Ian Bremmer, President of the Eurasia Group stopped by the Daily Ticker set today to give us his take on the never ending and ever escalating European debt crisis now centered on Italy.
First, here's the latest out of Italy where the focus is political: It appears Italian Prime Minister Silvio Berlusconi's days as head of the government are numbered. Berlusconi failed to get enough support in parliament today to keep his job for much longer. Now, there are reports he will resign after the country's austerity vote.
"He's lost all his political capital," says Bremmer of Berlusconi, noting he's also lost the confidence of the markets, as has been witnessed by the rising yields on short term debt.
Bremmer clearly thinks the European crisis will lead to economic hardship and recession on the other side of the Atlantic, but ultimately he's optimistic about the future of the Euro and Eurozone. As he rightly observes, very few if any important parties in Germany, or elsewhere in Europe, are looking for an exit from their monetary union.

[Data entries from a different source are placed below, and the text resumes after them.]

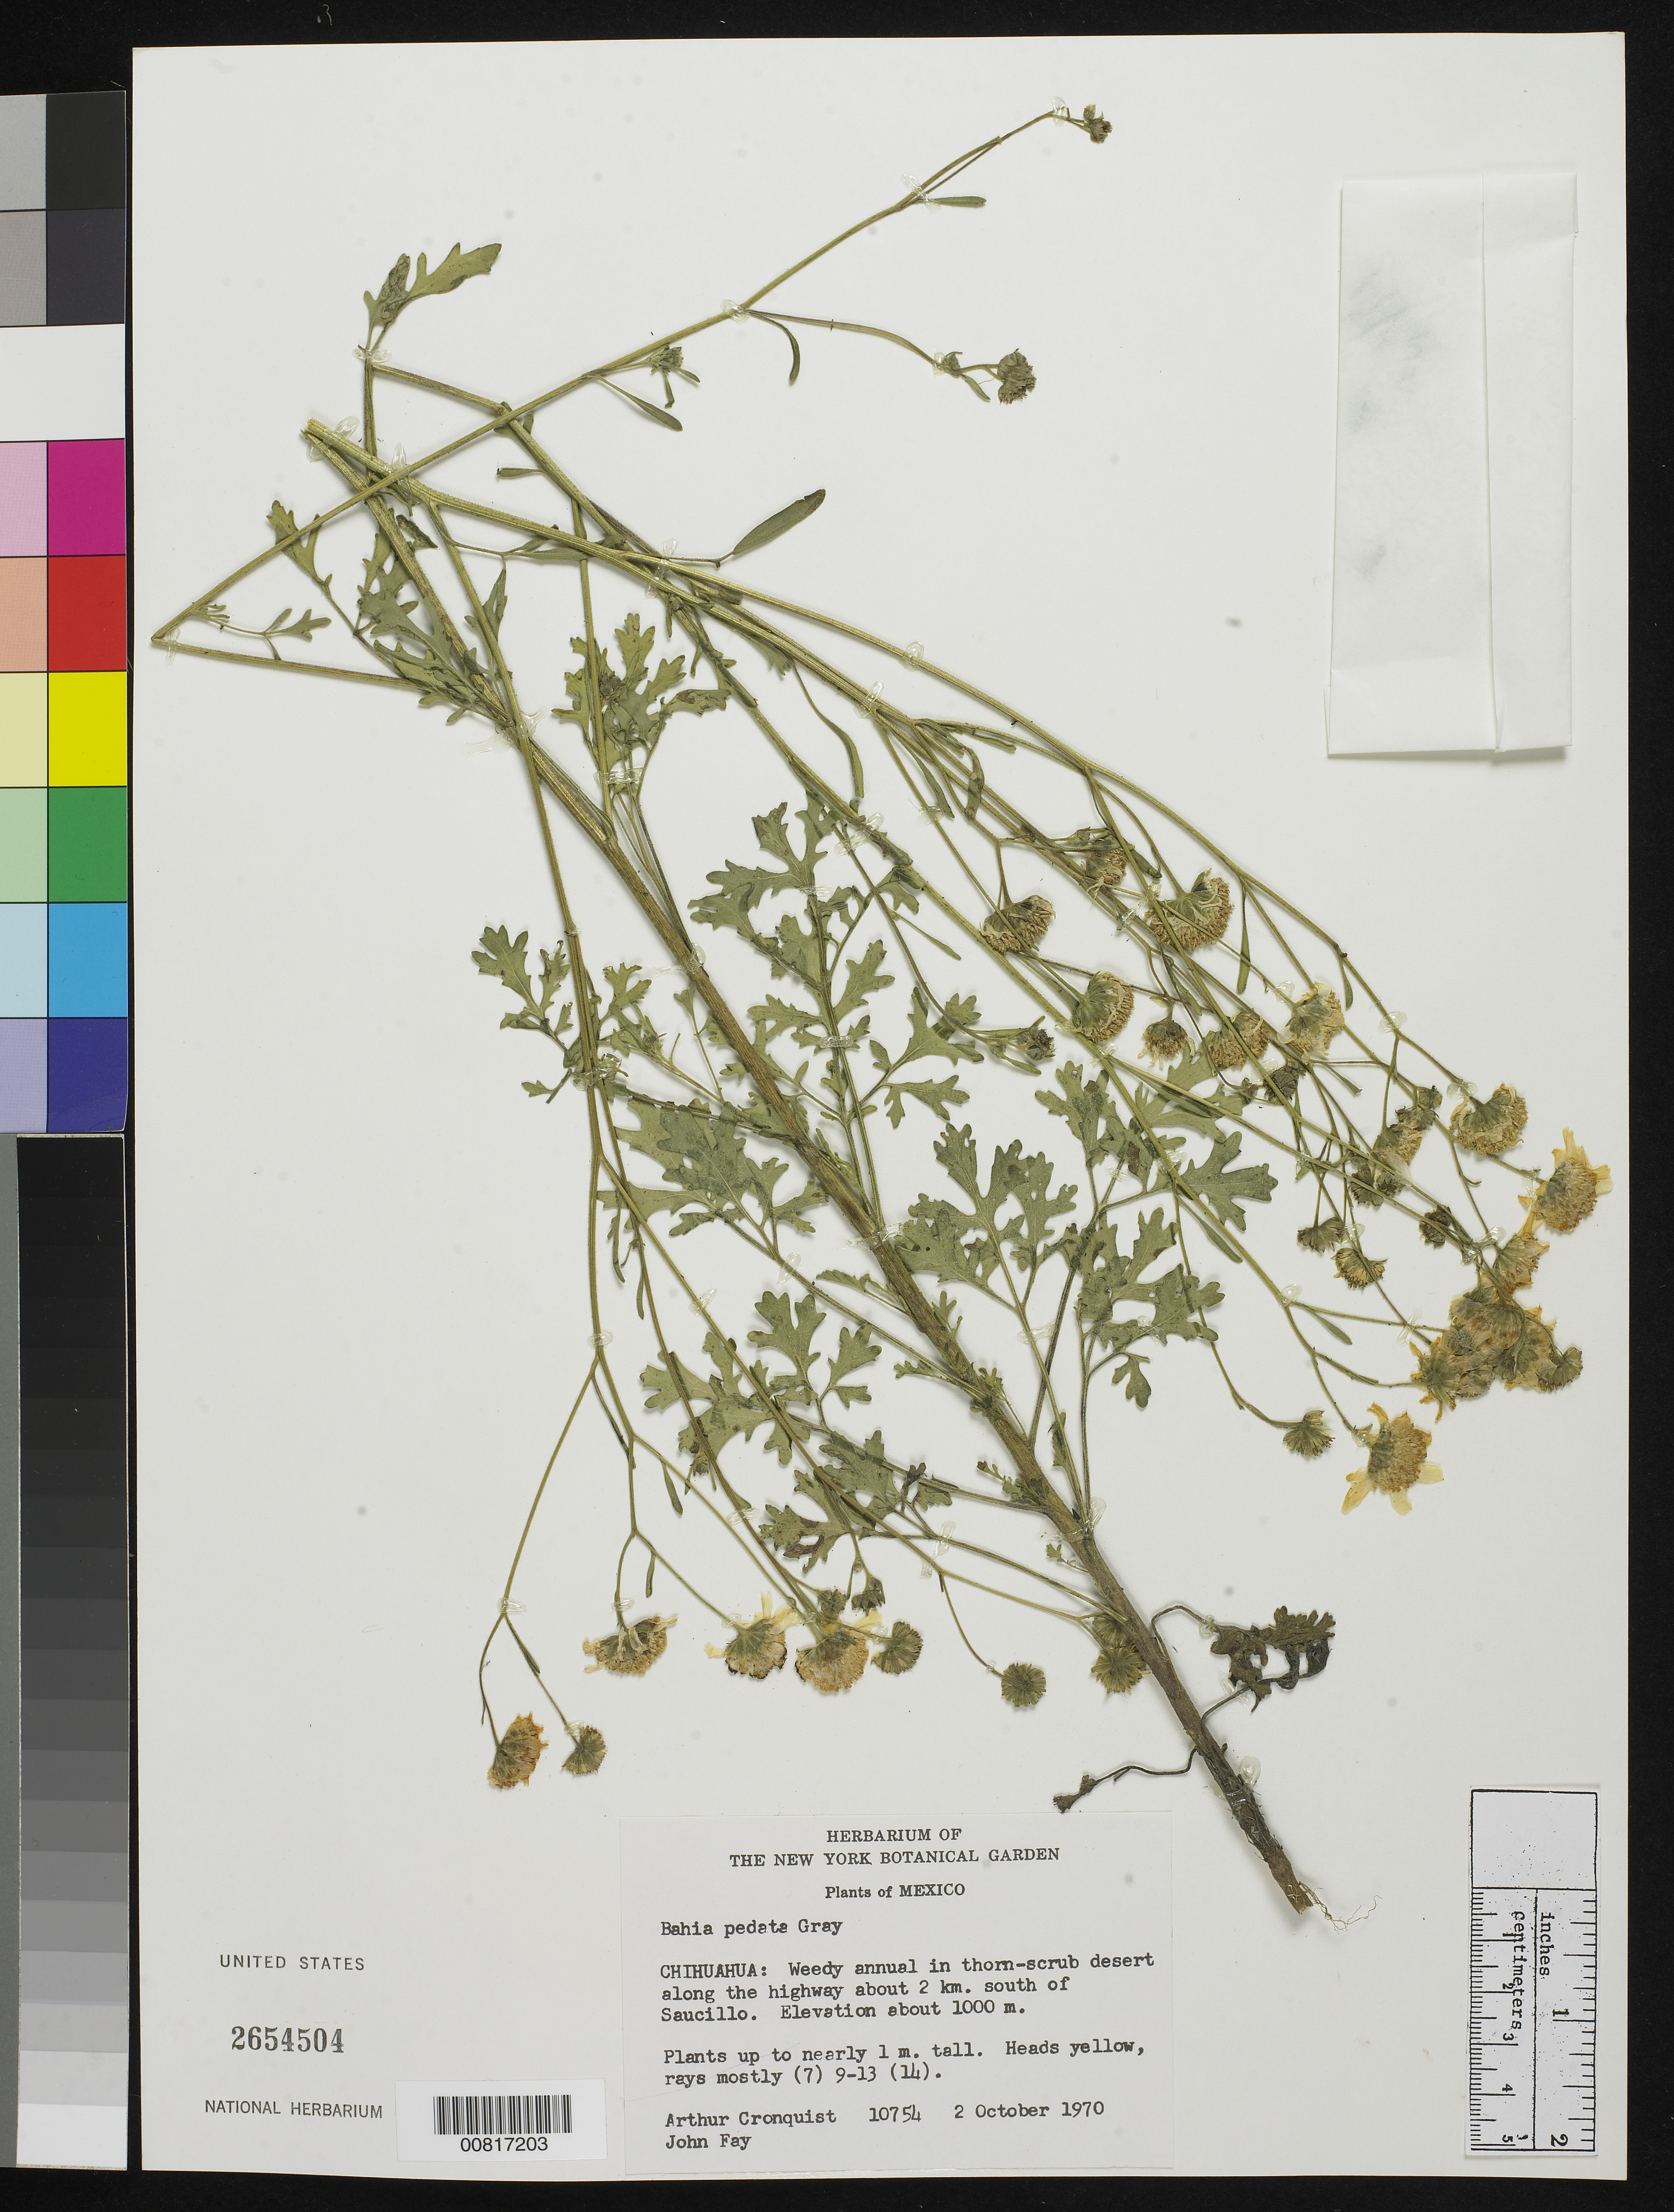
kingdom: Plantae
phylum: Tracheophyta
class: Magnoliopsida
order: Asterales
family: Asteraceae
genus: Bahia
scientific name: Bahia pedata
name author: A. Gray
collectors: A. J. Cronquist & J. Fay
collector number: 10754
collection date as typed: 02 Oct 1970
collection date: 1970-10-02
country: Mexico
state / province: Chihuahua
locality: Along the highway about 2 km. south of Saucillo, Chihuahua.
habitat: Thorn-scrub desert.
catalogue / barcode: US 2654504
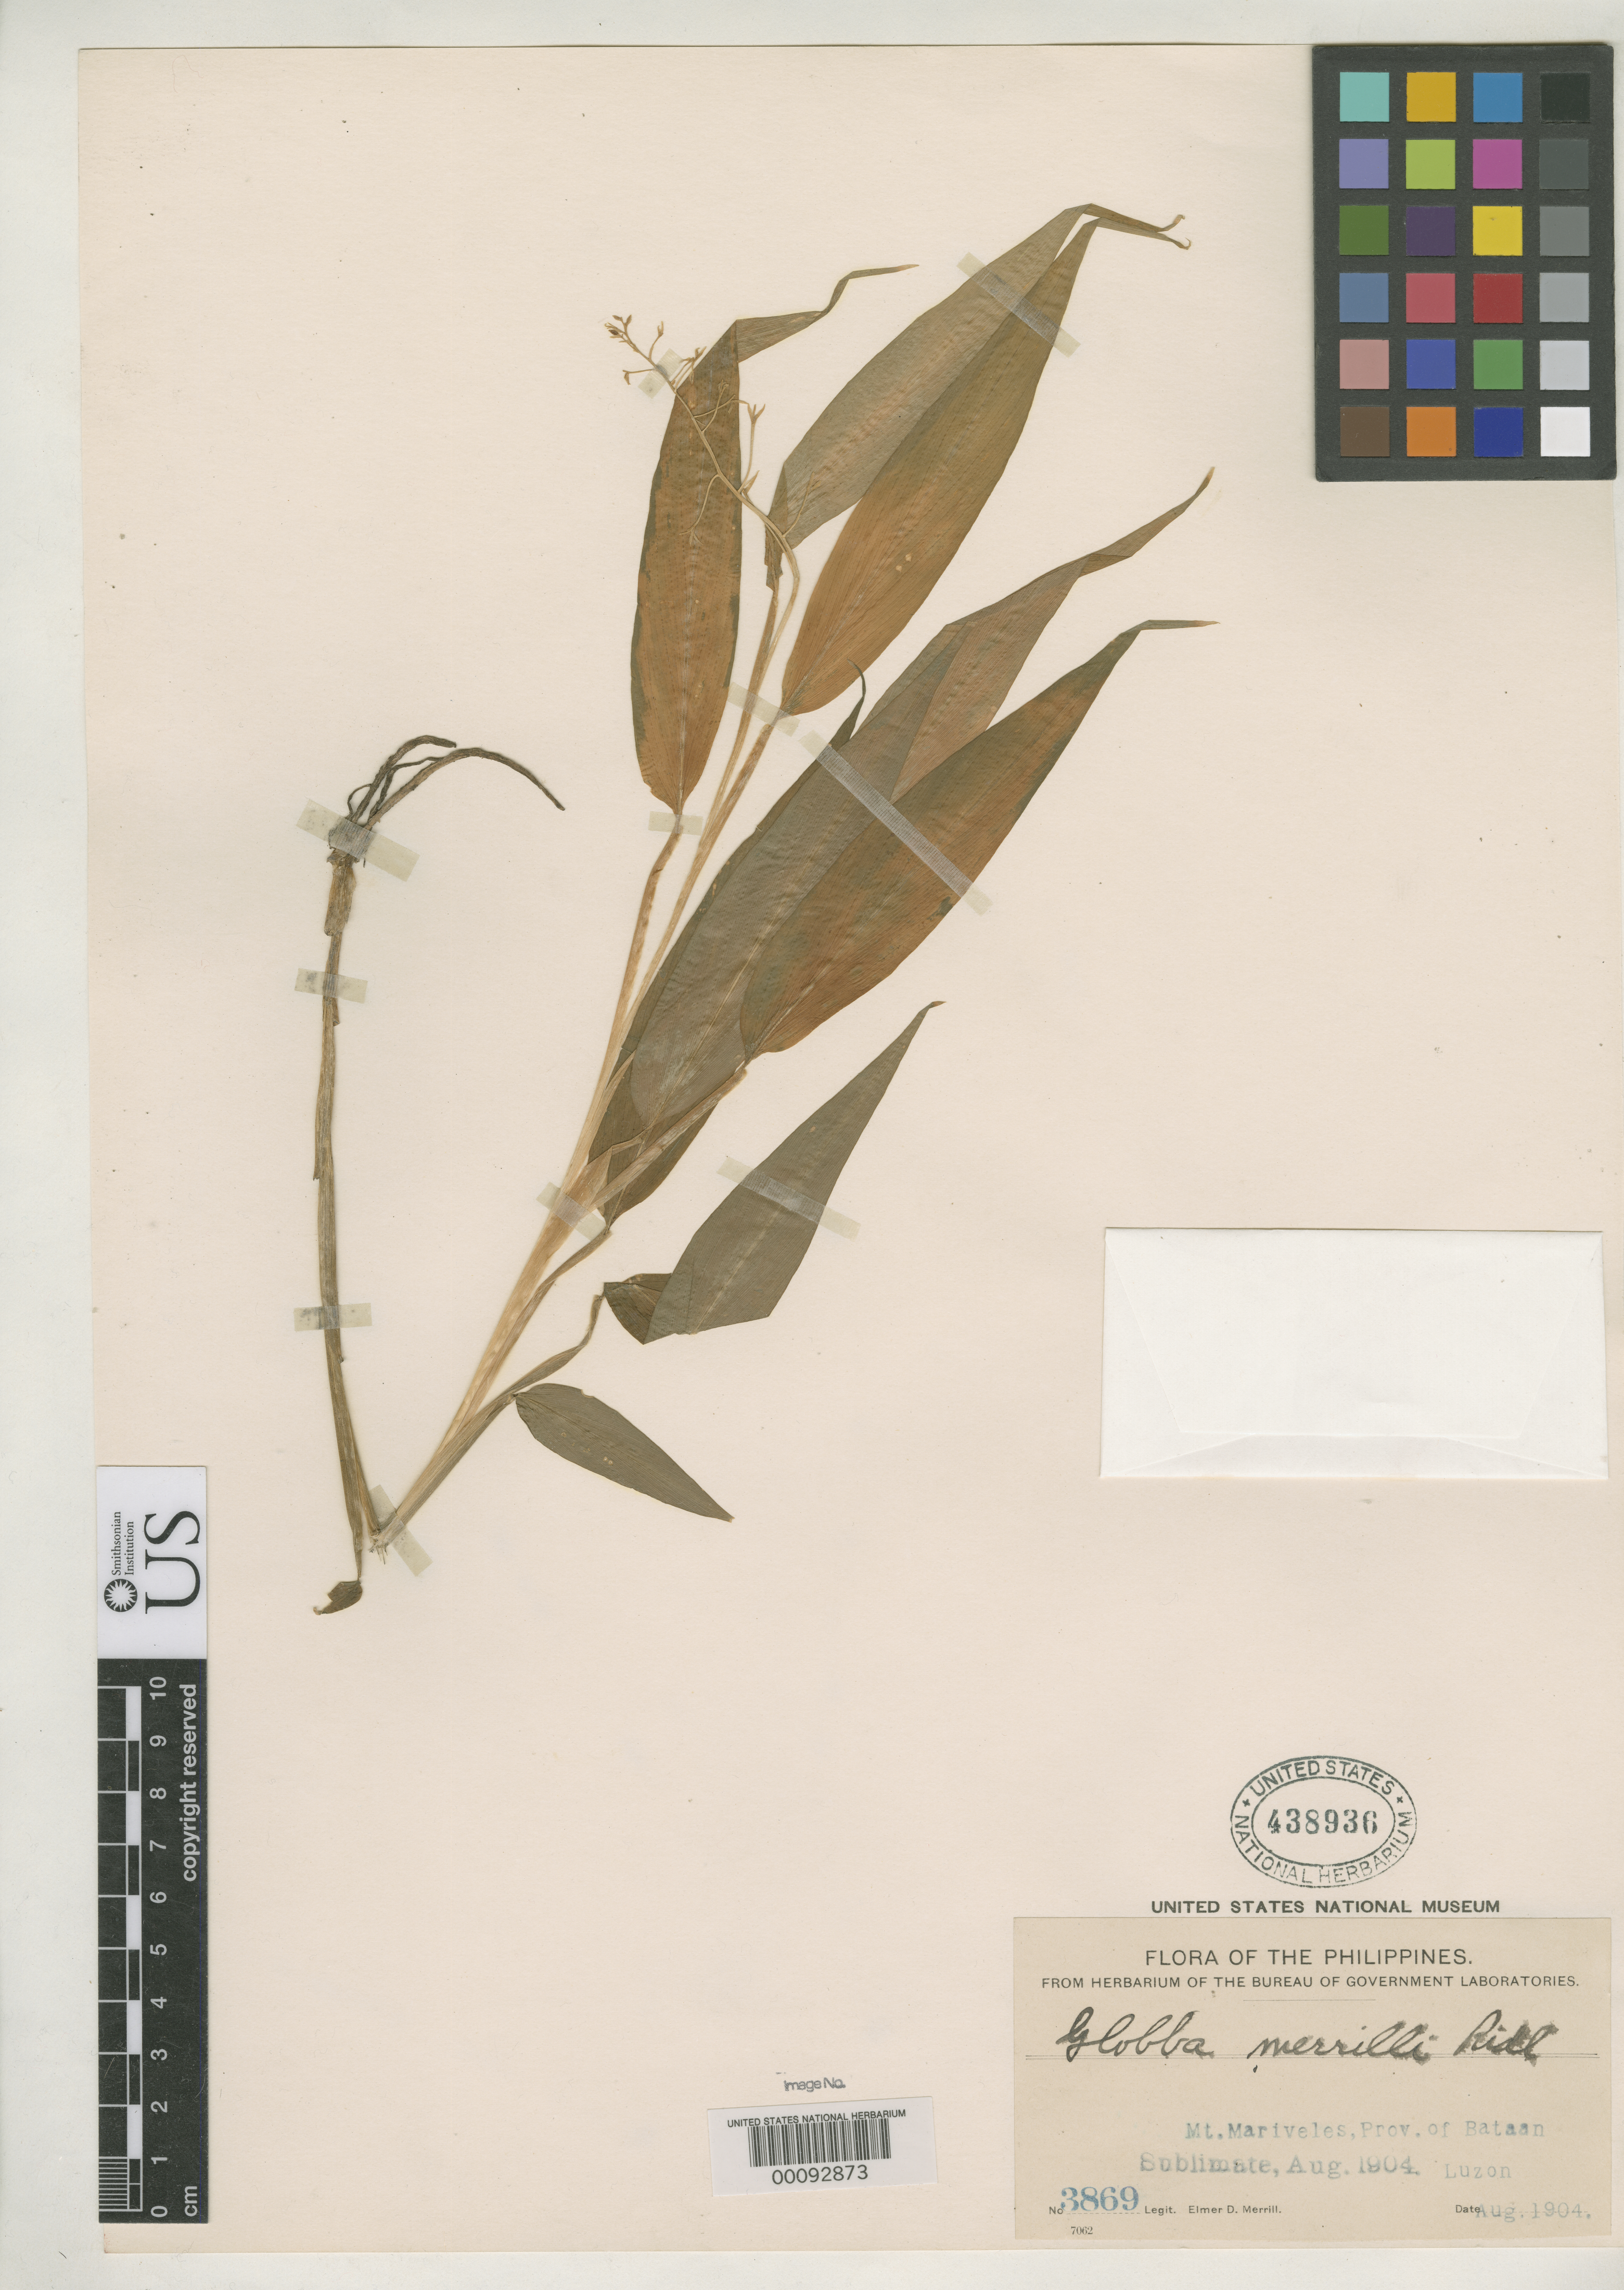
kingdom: Plantae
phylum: Tracheophyta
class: Liliopsida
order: Zingiberales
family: Zingiberaceae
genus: Globba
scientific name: Globba merrillii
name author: Ridl.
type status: Isosyntype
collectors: E. D. Merrill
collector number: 3869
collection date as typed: Aug 1904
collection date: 1904-08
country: Philippines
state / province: Central Luzon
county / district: Bataan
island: Luzon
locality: Mt. Mariveles.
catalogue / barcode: US 438936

There is no denying that all the troubles in Europe are reeking havoc on the collective market psychology. "That level of psychic distress in the markets is not limited to Europe but it does make Europe harder to fix," says Bremmer. The other underlying condition is there are several potential structural problems in the global economy outside of Europe. "The world is so agitated right now. It's not just about Europe," says Bremmer citing questions about the U.S. economy and debt, and also China's ability to bring about a "soft landing."